Sim, toda generalização é burra. Não são todos os brasileiros, eu sei, mas há sim uma parcela generosa deles que ama odiar. Que sente prazer em linchar o outro, verbalmente, virtualmente, ou — ainda mais difícil de compreender — fisicamente. Uma parcela que ostenta um taco de beisebol como um troféu. E que reúne forças físicas para descarregar o ódio em cima de alguém (que ele julga ser) menos merecedor de respeito do que ele.
Qual a razão de tamanho ódio? Difícil apontar assim, de pronto.

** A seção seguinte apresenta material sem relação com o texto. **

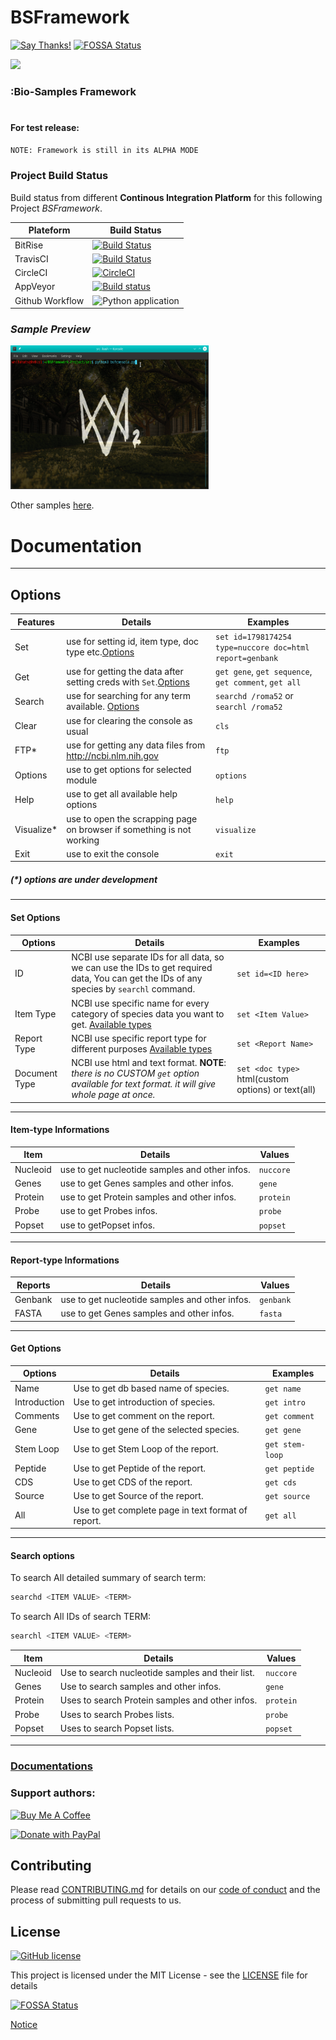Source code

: # BSFramework
[![Say Thanks!](https://img.shields.io/badge/Say%20Thanks-!-1EAEDB.svg)](https://saythanks.io/to/0x0is1off@gmail.com) [![FOSSA Status](https://app.fossa.io/api/projects/git%2Bgithub.com%2FStrinTH%2FBSFramework.svg?type=shield)](https://app.fossa.io/projects/git%2Bgithub.com%2FStrinTH%2FBSFramework?ref=badge_shield)

<a href="#build"><img src="https://img.shields.io/badge/Build%20Status-link-blue"></a>
### :Bio-Samples Framework
# 
#### For test release:

```sh
NOTE: Framework is still in its ALPHA MODE
```
<div id="build">

### Project Build Status

Build status from different **Continous Integration Platform** for this  following Project *BSFramework*.

| Plateform | Build Status |
| ------ | ------ |
| BitRise | [![Build Status](https://app.bitrise.io/app/3ca6b9357d67375f/status.svg?token=_Aucb0eMh75RGhhfyCy6gA)](https://app.bitrise.io/app/3ca6b9357d67375f) |
| TravisCI | [![Build Status](https://travis-ci.com/0x0is1/BSFramework.svg?branch=master)](https://travis-ci.com/0x0is1/BSFramework) |
| CircleCI | [![CircleCI](https://circleci.com/gh/StrinTH/BSFramework/tree/master.svg?style=shield)](https://circleci.com/gh/StrinTH/BSFramework/tree/master) |
| AppVeyor | [![Build status](https://ci.appveyor.com/api/projects/status/uipoli0a8hkmyo23/branch/master?svg=true)](https://ci.appveyor.com/project/0x0is1/bsframework/branch/master) |
| Github Workflow | ![Python application](https://github.com/0x0is1/BSFramework/workflows/Python%20application/badge.svg?branch=master) |
</div>

### ***Sample Preview***
<img src="assets/preview1.gif" alt="Preview-1" height = 230 width = 317>
<p>Other samples <a href="assets/">here</a>.</p>


# Documentation

***

## Options
<div id="features">

| Features | Details | Examples |
| ------ | ------ | ------ |
| Set | use for setting id, item type, doc type etc.<a href="#set_options">Options</a>  | ```set id=1798174254 type=nuccore doc=html report=genbank```|
| Get | use for getting the data after setting creds with ```Set```.<a href="#get_options">Options</a>|```get gene```, ```get sequence```, ```get comment```, ```get all``` |
| Search | use for searching for any term available. <a href="#search_options">Options</a>| ```searchd /roma52``` or ```searchl /roma52```|
| Clear | use for clearing the console as usual | ```cls```|
| FTP* | use for getting any data files from http://ncbi.nlm.nih.gov  | ```ftp```|
| Options | use to get options for selected module | ```options``` |
| Help | use to get all available help options | ```help``` |
| Visualize* | use to open the scrapping page on browser if something is not working | ```visualize``` |
| Exit | use to exit the console | ```exit``` |
##### (*) options are under development

</div>

***

<div id="set">

#### Set Options

| Options | Details | Examples |
| ------ | ------ | ------ |
| ID | NCBI use separate IDs for all data, so we can use the IDs to get required data, You can get the IDs of any species by ```searchl``` command.  | ```set id=<ID here>```|
| Item Type | NCBI use specific name for every category of species data you want to get. <a href="#type">Available types</a> |```set <Item Value>```  |
| Report Type | NCBI use specific report type for different purposes <a href="#report">Available types</a> | ```set <Report Name>```|
| Document Type | NCBI use html and text format. **NOTE**: *there is no CUSTOM ```get``` option available for text format. it will give whole page at once.*  | ```set <doc type>``` html(custom options) or text(all)|
</div>

***

<div id="type">

#### Item-type Informations

| Item | Details | Values |
| ------ | ------ | ------ |
| Nucleoid |  use to get nucleotide samples and other infos. | ```nuccore```|
| Genes |  use to get Genes samples and other infos. | ```gene```|
| Protein |  use to get Protein samples and other infos. | ```protein```|
| Probe |  use to get Probes infos. | ```probe```|
| Popset |  use to getPopset infos. | ```popset```|

</div>

***

<div id="report">



#### Report-type Informations

| Reports | Details | Values |
| ------ | ------ | ------ |
| Genbank |  use to get nucleotide samples and other infos. | ```genbank```|
| FASTA |  use to get Genes samples and other infos. | ```fasta```|
</div>

***

<div id="get_options">

#### Get Options

| Options | Details | Examples |
| ------ | ------ | ------ |
| Name | Use to get db based name of species.  | ```get name```|
| Introduction | Use to get introduction of species. |```get intro```  |
| Comments | Use to get comment on the report.| ```get comment```|
| Gene | Use to get gene of the selected species.| ```get gene```|
| Stem Loop | Use to get Stem Loop of the report.| ```get stem-loop```|
| Peptide | Use to get Peptide of the report.| ```get peptide```|
| CDS |  Use to get CDS of the report.| ```get cds```|
| Source |  Use to get Source of the report.| ```get source```|
| All |  Use to get complete page in text format of report.| ```get all```|
</div>

***
<div id="search">

#### Search options
To search All detailed summary of search term:
```sh
searchd <ITEM VALUE> <TERM>
```
To search All IDs of search TERM:
```sh
searchl <ITEM VALUE> <TERM>
```

| Item | Details | Values |
| ------ | ------ | ------ |
| Nucleoid |  Use to search nucleotide samples and their list. | ```nuccore``` |
| Genes |  Use to search samples and other infos. | ```gene```|
| Protein |  Uses to search Protein samples and other infos. | ```protein```|
| Probe |  Uses to search Probes lists. | ```probe```|
| Popset |  Uses to search Popset lists. | ```popset```|

</div>

***

### <a href = "Documentations/documentation.md">Documentations</a>

### **Support authors**:

<a href="https://www.buymeacoffee.com/6dciIwk" target="_blank"><img src="https://cdn.buymeacoffee.com/buttons/default-pink.png" alt="Buy Me A Coffee" height= 51 width = 217></a>

<a href="https://paypal.me/0x0is1?locale.x=en_GB" target="_blank"><img src="https://pluspng.com/img-png/-460.png" alt="Donate with PayPal" height= 51 width = 217></a>


## Contributing

Please read [CONTRIBUTING.md](CONTRIBUTING.md) for details on our [code of conduct](CODE_OF_CONDUCT.md) and the process of submitting pull requests to us.

## License 
[![GitHub license](https://img.shields.io/github/license/0x0is1/BSFramework)](https://github.com/0x0is1/BSFramework/blob/master/LICENSE)

This project is licensed under the MIT License - see the [LICENSE](LICENSE) file for details


[![FOSSA Status](https://app.fossa.io/api/projects/git%2Bgithub.com%2FStrinTH%2FBSFramework.svg?type=large)](https://app.fossa.io/projects/git%2Bgithub.com%2FStrinTH%2FBSFramework?ref=badge_large)

<a href="NOTICE.md">Notice</a>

Alguns dirão que o mundo se tornou violento demais nas últimas décadas. Mas como, então, explicar as arenas do Coliseu lotadas a partir de lutas mortais entre animais e gladiadores? Batíamos palmas enquanto alguém sangrava. E o que dizer do ano em que milhares foram às ruas debochar e pedir que um homem que pregava o amor fosse crucificado em praça pública? Amor ao próximo? Francamente. Crucifica-o!
Equivocado também seria dizer que é um sentimento exclusivo tupiniquim. Foi na terra da liberdade que um policial pressionou, recentemente, o joelho sobre o pescoço de alguém que suplicava: "eu não consigo respirar". O ódio cega e, neste caso, também não permitiu ouvir.
Falo de ódio com o intuito de tentar minimamente entender o que leva três a quatro pessoas descarregarem chutes, socos, e um pedaço de pau sobre o jovem congolês que somente buscava reivindicar a remuneração à qual teria direito, em troca de seu trabalho em um quiosque que leva o nome de Tropicália. Que tipo de coisa passa na cabeça de um ser capaz de fazê-lo se sentir autorizado a espancar alguém até a morte em plena luz do dia, à beira do mar do Rio de Janeiro?
Normalizamos a lógica da barbárie a ponto de o corpo ter permanecido estirado no chão enquanto o quiosque funcionava tranquilamente. Haverá justiça para Moïse, o congolês brutalmente assassinado na Barra da Tijuca?
Num mundo utópico, os responsáveis seriam exemplarmente punidos e a família de Moïse seria minimamente reparada pelo poder público, diante de uma dor dilacerante, narrada pelo tio nesta quarta-feira (2) à Rádio Gaúcha.
No Brasil de 2022, os verdadeiros responsáveis provavelmente não pagarão pelo que fizeram, morrerão muitos mais inocentes vítimas de violência (e quando muito haverá identificação dos autores) e haverá quem diga que imigrantes não merecem respeito, afinal "vocês deveriam estar preocupados é com os brasileiros" (sic).